Brief -
Which lines below mention "søndag"? Pick each one out.

Stored data entries
════════════════

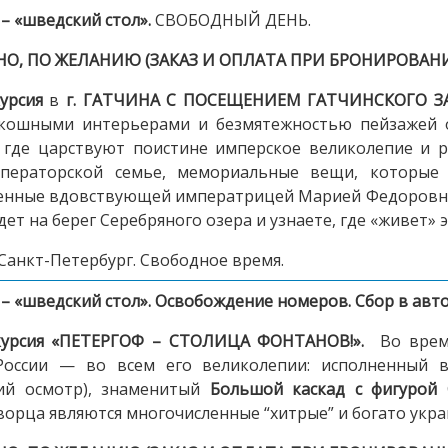
 – «шведский стол».
СВОБОДНЫЙ ДЕНЬ.
, ПО ЖЕЛАНИЮ (ЗАКАЗ И ОПЛАТА ПРИ БРОНИРОВАНИ
урсия
в
г. ГАТЧИНА С ПОСЕЩЕНИЕМ ГАТЧИНСКОГО З
скошными интерьерами и безмятежностью пейзажей 
 где царствуют поистине имперское великолепие и 
ператорской семье, мемориальные вещи, которые 
енные вдовствующей императрицей Марией Федоровно
дет на берег Серебряного озера и узнаете, где «живет» 
Санкт-Петербург. Свободное время.
 – «шведский стол».
Освобождение номеров. Сбор в авто
урсия
«ПЕТЕРГОФ – СТОЛИЦА ФОНТАНОВ!»
.
Во время
России — во всем его великолепии: исполненный 
ий осмотр), знаменитый
Большой каскад с фигурой 
орца являются многочисленные “хитрые” и богато ук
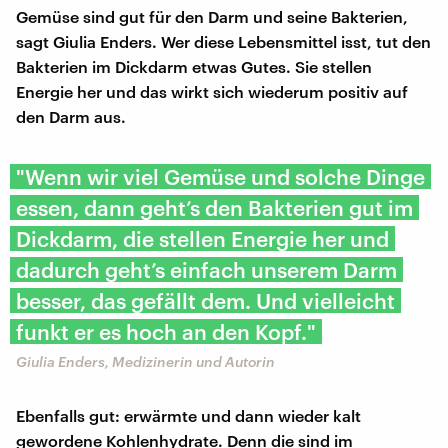
Gemüse sind gut für den Darm und seine Bakterien,
sagt Giulia Enders. Wer diese Lebensmittel isst, tut den
Bakterien im Dickdarm etwas Gutes. Sie stellen
Energie her und das wirkt sich wiederum positiv auf
den Darm aus.
"Wenn wir viel Gemüse und solche Dinge
essen, dann geht’s den Bakterien gut im
Dickdarm, die stellen Energie her und
dadurch geht’s einfach unserem Darm
besser, das gefällt dem. Und vielleicht
funkt er es hoch an den Kopf."
Giulia Enders, Medizinerin und Autorin
Ebenfalls gut: erwärmte und dann wieder kalt
gewordene Kohlenhydrate. Denn die sind im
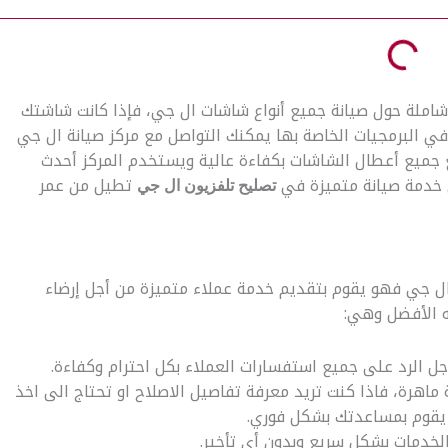
املة حول صيانة جميع أنواع شاشات ال جي، فإذا كانت شاشتك
البرمجيات الخاصة بها يمكنك التواصل مع مركز صيانة ال جي
جميع أعطال الشاشات بكفاءة عالية ويستخدم المركز أحدث
 خدمة صيانة متميزة في
تطيل من عمر
تصليح تلفزيون ال جي
ل جي فهو يقوم بتقديم خدمة عملاء متميزة من أجل إرضاء
له الأفضل وهي:
ل الرد على جميع استفسارات العملاء بكل احترام وكفاءة.
ماهرة، فاذا كنت تريد معرفة تفاصيل الاصلاح او تحتاج الى اخذ
 يقوم بمساعدتك بشكل فوري.
الخدمات بشكل سريع وبدون أي تأخير.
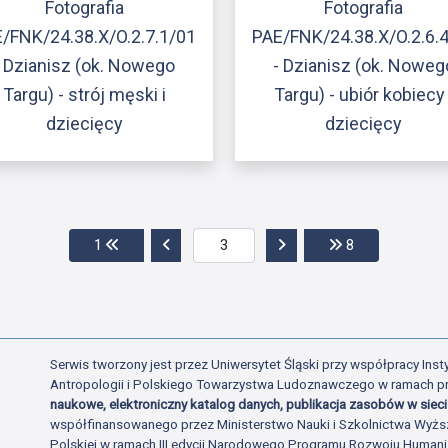
Fotografia
Fotografia
/FNK/24.38.X/O.2.7.1/01
PAE/FNK/24.38.X/O.2.6.
- Dzianisz (ok. Nowego
- Dzianisz (ok. Noweg
Targu) - strój męski i
Targu) - ubiór kobiecy 
dziecięcy
dziecięcy
Przejdź do pierwszej strony
Przejdź do poprzedniej strony
Przejdź do następnej str
Przejdź do ost
1
8
Serwis tworzony jest przez Uniwersytet Śląski przy współpracy Insty
Antropologii i Polskiego Towarzystwa Ludoznawczego w ramach p
naukowe, elektroniczny katalog danych, publikacja zasobów w sieci 
współfinansowanego przez Ministerstwo Nauki i Szkolnictwa Wyżs
Polskiej w ramach III edycji Narodowego Programu Rozwoju Human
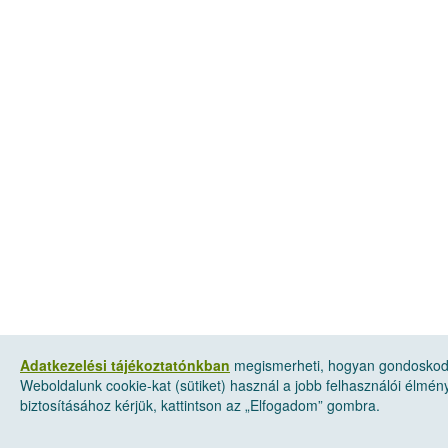
Adatkezelési tájékoztatónkban
megismerheti, hogyan gondoskodu
Weboldalunk cookie-kat (sütiket) használ a jobb felhasználói élmé
biztosításához kérjük, kattintson az „Elfogadom” gombra.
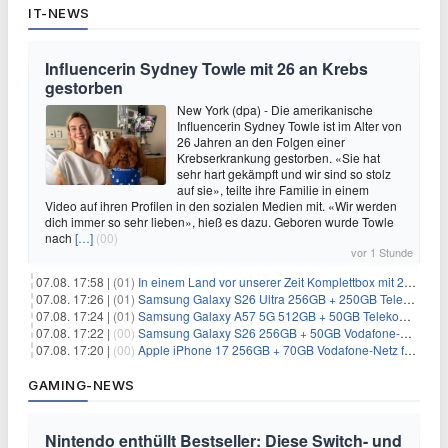
IT-NEWS
Influencerin Sydney Towle mit 26 an Krebs
gestorben
New York (dpa) - Die amerikanische
Influencerin Sydney Towle ist im Alter von
26 Jahren an den Folgen einer
Krebserkrankung gestorben. «Sie hat
sehr hart gekämpft und wir sind so stolz
auf sie», teilte ihre Familie in einem
Video auf ihren Profilen in den sozialen Medien mit. «Wir werden
dich immer so sehr lieben», hieß es dazu. Geboren wurde Towle
nach
[…]
(00)
vor 1 Stunde
07.08. 17:58 |
(01)
In einem Land vor unserer Zeit Komplettbox mit 27 DVDs für 59,49€
07.08. 17:26 |
(01)
Samsung Galaxy S26 Ultra 256GB + 250GB Telekom-Netz für 34€/Monat (effektiv 5,42€/Monat)
07.08. 17:24 |
(01)
Samsung Galaxy A57 5G 512GB + 50GB Telekom-Netz für 20€/Monat (effektiv 3,33€/Monat)
07.08. 17:22 |
(00)
Samsung Galaxy S26 256GB + 50GB Vodafone-Netz für 19,99€/Monat (effektiv 1,26€/Monat)
07.08. 17:20 |
(00)
Apple iPhone 17 256GB + 70GB Vodafone-Netz für 34,99€/Monat (effektiv 6,41€/Monat)
GAMING-NEWS
Nintendo enthüllt Bestseller: Diese Switch- und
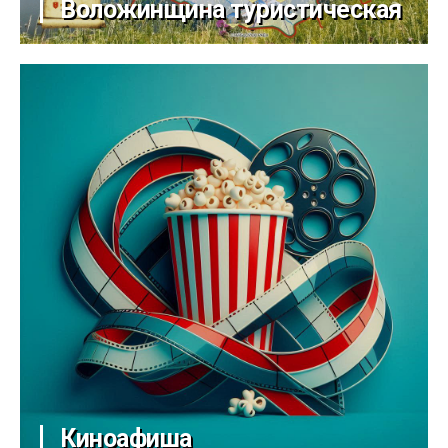
Воложинщина туристическая
Киноафиша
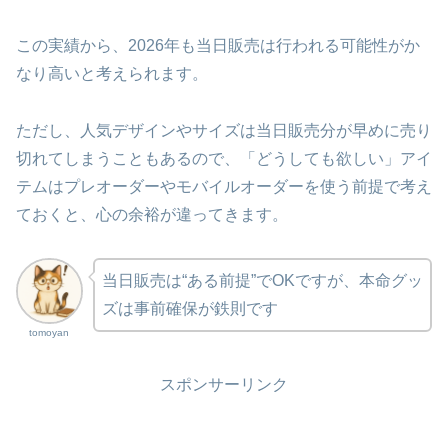
この実績から、2026年も当日販売は行われる可能性がか
なり高いと考えられます。
ただし、人気デザインやサイズは当日販売分が早めに売り
切れてしまうこともあるので、「どうしても欲しい」アイ
テムはプレオーダーやモバイルオーダーを使う前提で考え
ておくと、心の余裕が違ってきます。
当日販売は“ある前提”でOKですが、本命グッ
ズは事前確保が鉄則です
tomoyan
スポンサーリンク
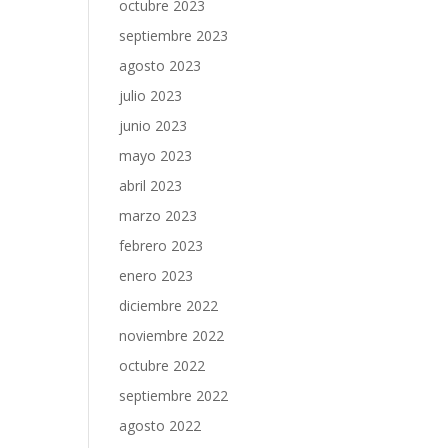
octubre 2023
septiembre 2023
agosto 2023
julio 2023
junio 2023
mayo 2023
abril 2023
marzo 2023
febrero 2023
enero 2023
diciembre 2022
noviembre 2022
octubre 2022
septiembre 2022
agosto 2022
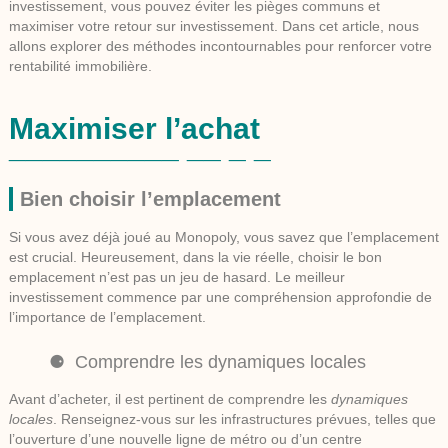
investissement, vous pouvez éviter les pièges communs et
maximiser votre retour sur investissement. Dans cet article, nous
allons explorer des méthodes incontournables pour renforcer votre
rentabilité immobilière.
Maximiser l’achat
Bien choisir l’emplacement
Si vous avez déjà joué au Monopoly, vous savez que l’emplacement
est crucial. Heureusement, dans la vie réelle, choisir le bon
emplacement n’est pas un jeu de hasard. Le meilleur
investissement commence par une compréhension approfondie de
l’importance de l’emplacement.
Comprendre les dynamiques locales
Avant d’acheter, il est pertinent de comprendre les
dynamiques
locales
. Renseignez-vous sur les infrastructures prévues, telles que
l’ouverture d’une nouvelle ligne de métro ou d’un centre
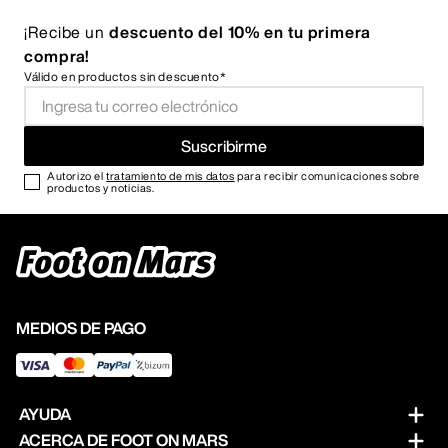
¡Recibe un
descuento del 10% en tu primera
compra!
Válido en productos sin descuento*
Suscribirme
Autorizo el
tratamiento de mis datos
para recibir comunicaciones sobre
productos y noticias.
MEDIOS DE PAGO
AYUDA
ACERCA DE FOOT ON MARS
Preguntas frecuentes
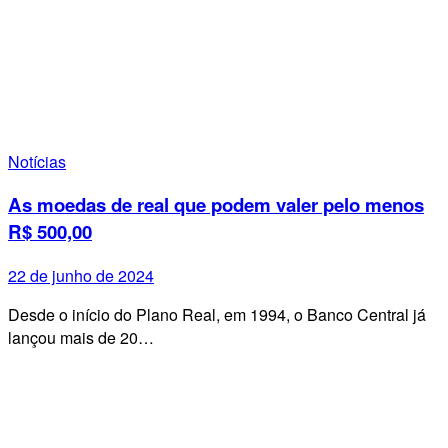
Notícias
As moedas de real que podem valer pelo menos
R$ 500,00
22 de junho de 2024
Desde o início do Plano Real, em 1994, o Banco Central já
lançou mais de 20…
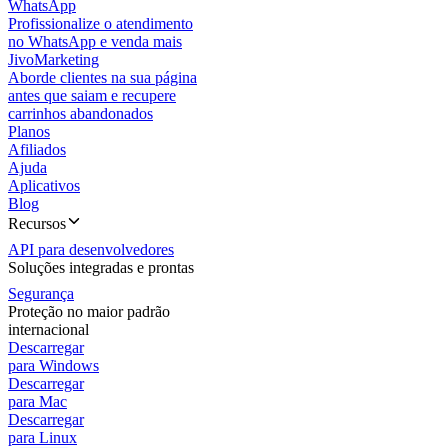
WhatsApp
Profissionalize o atendimento
no WhatsApp e venda mais
JivoMarketing
Aborde clientes na sua página
antes que saiam e recupere
carrinhos abandonados
Planos
Afiliados
Ajuda
Aplicativos
Blog
Recursos
API para desenvolvedores
Soluções integradas e prontas
Segurança
Proteção no maior padrão
internacional
Descarregar
para Windows
Descarregar
para Mac
Descarregar
para Linux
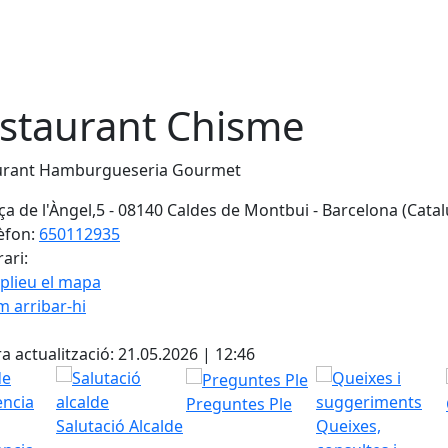
staurant Chisme
urant Hamburgueseria Gourmet
ça de l'Àngel,5 - 08140 Caldes de Montbui - Barcelona (Cata
èfon:
650112935
ari:
plieu el mapa
 arribar-hi
cebook
X
a actualització: 21.05.2026 | 12:46
Preguntes Ple
Salutació Alcalde
Queixes,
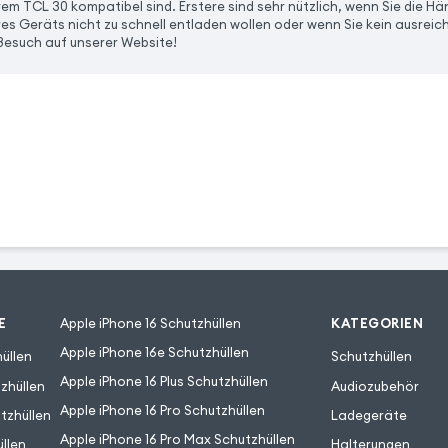
hrem TCL 30 kompatibel sind. Erstere sind sehr nützlich, wenn Sie die 
es Geräts nicht zu schnell entladen wollen oder wenn Sie kein ausreich
 Besuch auf unserer Website!
E
Apple iPhone 16 Schutzhüllen
KATEGORIEN
Apple iPhone 16e Schutzhüllen
üllen
Schutzhüllen
Apple iPhone 16 Plus Schutzhüllen
zhüllen
Audiozubehör
Apple iPhone 16 Pro Schutzhüllen
tzhüllen
Ladegeräte
Apple iPhone 16 Pro Max Schutzhüllen
llen
Halterungen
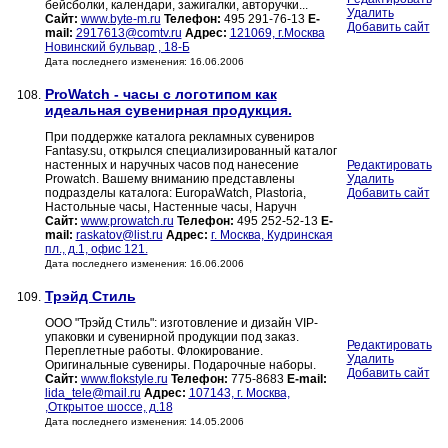
бейсболки, календари, зажигалки, авторучки...
Удалить
Сайт:
www.byte-m.ru
Телефон:
495 291-76-13
E-
Добавить сайт
mail:
2917613@comtv.ru
Адрес:
121069, г.Москва
Новинский бульвар , 18-Б
Дата последнего изменения: 16.06.2006
ProWatch - часы с логотипом как
108.
идеальная сувенирная продукция.
При поддержке каталога рекламных сувениров
Fantasy.su, открылся специализированный каталог
настенных и наручных часов под нанесение
Редактировать
Prowatch. Вашему вниманию представлены
Удалить
подразделы каталога: EuropaWatch, Plastoria,
Добавить сайт
Настольные часы, Настенные часы, Наручн
Сайт:
www.prowatch.ru
Телефон:
495 252-52-13
E-
mail:
raskatov@list.ru
Адрес:
г. Москва, Кудринская
пл., д.1, офис 121.
Дата последнего изменения: 16.06.2006
Трэйд Стиль
109.
ООО "Трэйд Стиль": изготовление и дизайн VIP-
упаковки и сувенирной продукции под заказ.
Редактировать
Переплетные работы. Флокирование.
Удалить
Оригинальные сувениры. Подарочные наборы.
Добавить сайт
Сайт:
www.flokstyle.ru
Телефон:
775-8683
E-mail:
lida_tele@mail.ru
Адрес:
107143, г. Москва,
,Открытое шоссе, д.18
Дата последнего изменения: 14.05.2006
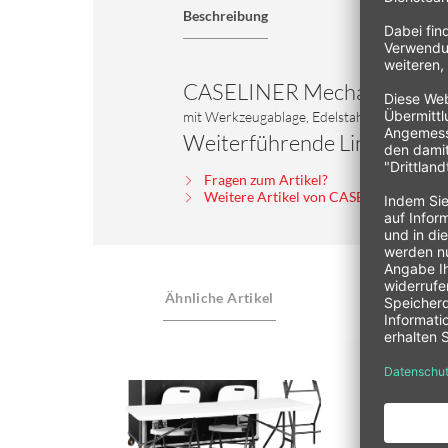
Beschreibung
CASELINER Mechanikerstu
mit Werkzeugablage, Edelstahlrundrohr 30 m
Weiterführende Links zu "
Fragen zum Artikel?
Weitere Artikel von CASELINER s.r.o.
Ähnliche Artikel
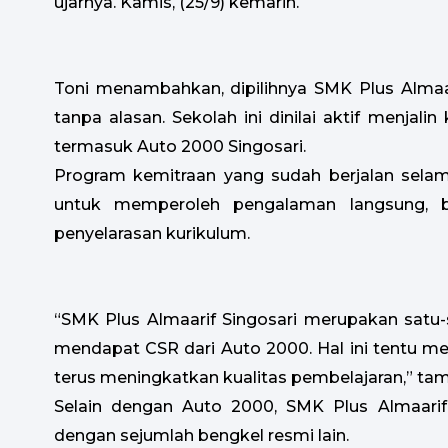
ujarnya. Kamis, (25/9) kemarin.
Toni menambahkan, dipilihnya SMK Plus Almaa
tanpa alasan. Sekolah ini dinilai aktif menjali
termasuk Auto 2000 Singosari.
Program kemitraan yang sudah berjalan sela
untuk memperoleh pengalaman langsung, b
penyelarasan kurikulum.
“SMK Plus Almaarif Singosari merupakan satu-
mendapat CSR dari Auto 2000. Hal ini tentu m
terus meningkatkan kualitas pembelajaran,” ta
Selain dengan Auto 2000, SMK Plus Almaarif 
dengan sejumlah bengkel resmi lain.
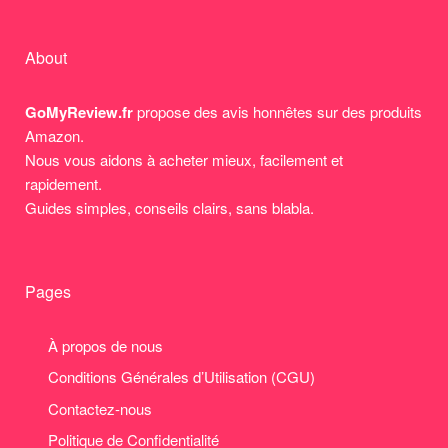
About
GoMyReview.fr
propose des avis honnêtes sur des produits
Amazon.
Nous vous aidons à acheter mieux, facilement et
rapidement.
Guides simples, conseils clairs, sans blabla.
Pages
À propos de nous
Conditions Générales d’Utilisation (CGU)
Contactez-nous
Politique de Confidentialité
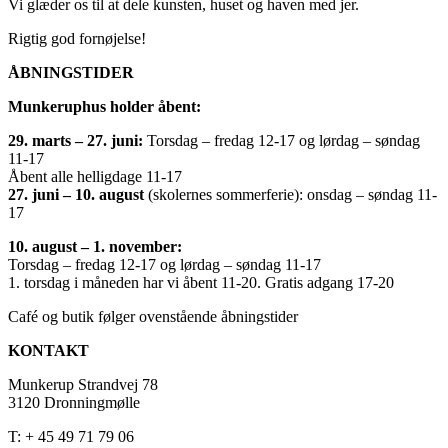
Vi glæder os til at dele kunsten, huset og haven med jer.
Rigtig god fornøjelse!
ÅBNINGSTIDER
Munkeruphus holder åbent:
29. marts – 27. juni:
Torsdag – fredag 12-17 og lørdag – søndag
11-17
Åbent alle helligdage 11-17
27. juni – 10. august
(skolernes sommerferie): onsdag – søndag 11-
17
10. august – 1. november:
Torsdag – fredag 12-17 og lørdag – søndag 11-17
1. torsdag i måneden har vi åbent 11-20. Gratis adgang 17-20
Café og butik følger ovenstående åbningstider
KONTAKT
Munkerup Strandvej 78
3120 Dronningmølle
T: + 45 49 71 79 06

════════════════

Exercise output -
Torsdag – fredag 12-17 og lørdag – søndag
(skolernes sommerferie): onsdag – søndag 11-
Torsdag – fredag 12-17 og lørdag – søndag 11-17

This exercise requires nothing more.